La novela termina cuando el hijo de Mengele, Rolf, lo confronta en Brasil. Es la mejor escena de la novela, un juicio del cual el doctor nazi no puede escapar. Rolf se sienta en la sala y lo encara: ¿por qué fue a Auschwitz? ¿Qué hizo allí? ¿Es culpable de los crímenes que se le imputan?

Así, el asesino frío y calculador, capaz de silbar arias de Ópera mientras clasifica prisioneros y decide su muerte, vacila. Balbucea una justificación, propone comer algo primero. Le ofrece cerveza y vino a su hijo; intenta desesperadamente evitar el tema. Rolf insiste: no ha atravesado el Atlántico para beber cerveza. Quiere saber la verdad.

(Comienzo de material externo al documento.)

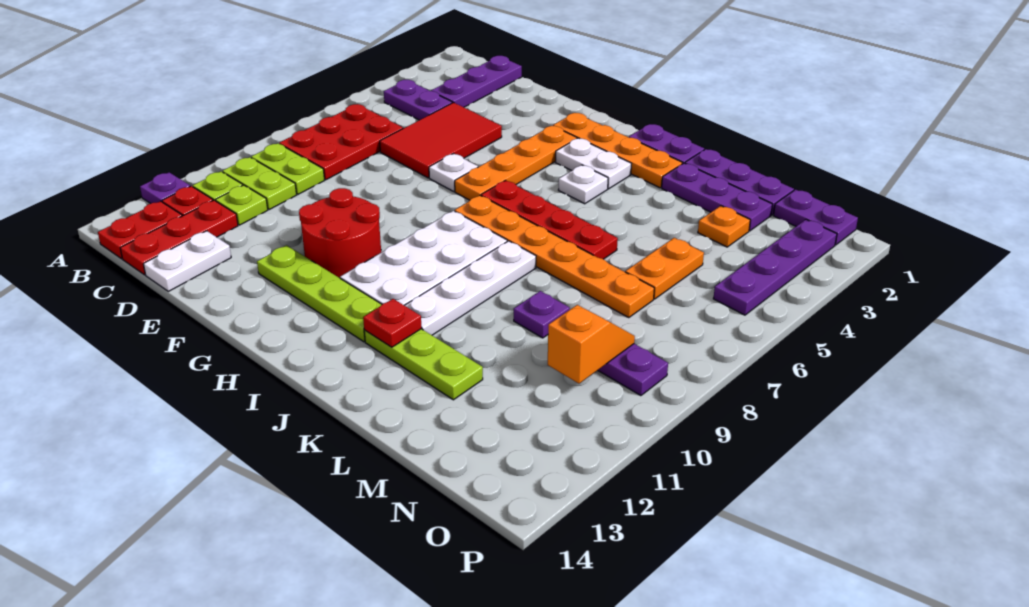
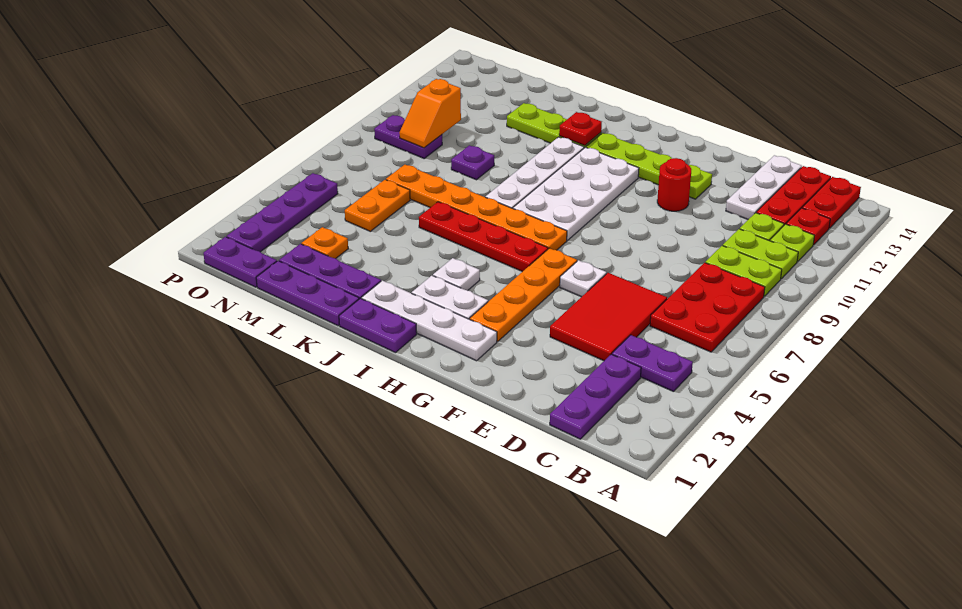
purple plate A12 level 1 -> none
white plate D13:D14 level 1 -> white plate D12:D14 level 1
red round brick F10:G11 level 1 -> red round brick F11 level 1
orange plate G2:J2 level 1 -> white plate G2:J2 level 1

Josef Mengele empieza a justificar sus acciones. Apela a la necesidad histórica: “o hacíamos algo, o Alemania moría”, al deber de defender “la raza aria” y al proyecto alocado de Hitler de llegar a un millardo de alemanes en el año 2200. Rolf conoce todas estas teorías, así que insiste, “Papá, ¿qué hiciste en Auschwitz?”.

El doctor responde con el no muy original, “hice mi deber”. Había que purificar la sangre, liberar al cuerpo del virus extranjero. “Ayudé a la gente –explica el asesino–, seleccionando la mayor cantidad para los trabajos forzados, para que pudiesen sobrevivir. (…) Hice mi trabajo porque amo a Alemania, porque era mi deber moral y legal. No inventé Auschwitz, solo fui una pieza en el engranaje”, concluye.

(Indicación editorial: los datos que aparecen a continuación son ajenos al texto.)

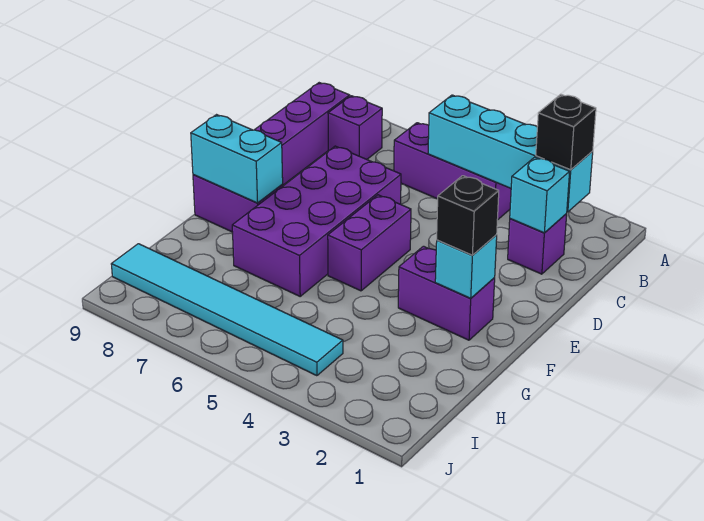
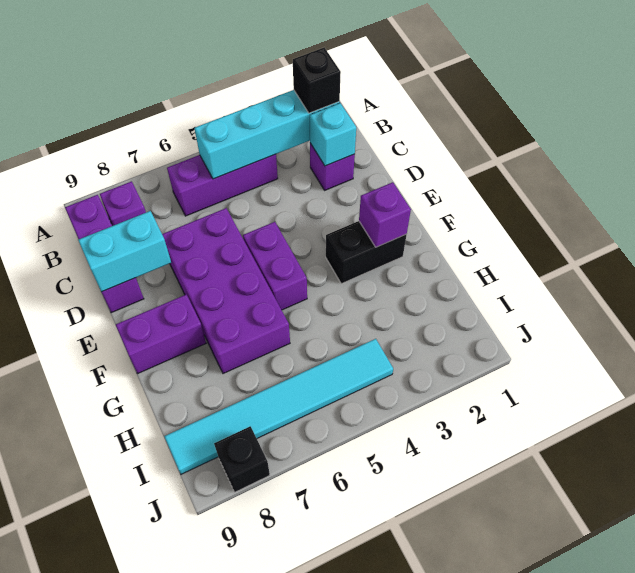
purple brick F2:F3 level 1 -> black brick F2:F3 level 1
cyan brick F2 level 2 -> purple brick F2 level 2
black brick F2 level 3 -> black brick J8 level 1
cyan brick F8:F9 level 2 -> cyan brick D8:D9 level 2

Después de dos días y dos noches de discusiones, Rolf renuncia a la idea de escuchar a su padre arrepentirse. Se retira asqueado, incrédulo ante la frialdad de su progenitor. Jamás se vuelven a ver.

El doctor Josef Mengele murió en Brasil sin jamás responder por sus crímenes. Al menos no de manera pública ya que el desprecio de su hijo le hizo más daño que cualquier corte de la Haya. Tal vez sea ese nuestro consuelo: a pesar de que no podamos llevar a los dictadores a juicio, jamás podrán escapar a su infierno personal. La desaparición de Josef Mengele es una buena advertencia a todos aquellos que creen que pueden comprar su salvación con dinero, poder e influencia. Por más que huyamos o nos ocultemos, en Argentina, Bolivia o Brasil, jamás podremos escapar a los demonios que llevamos por dentro.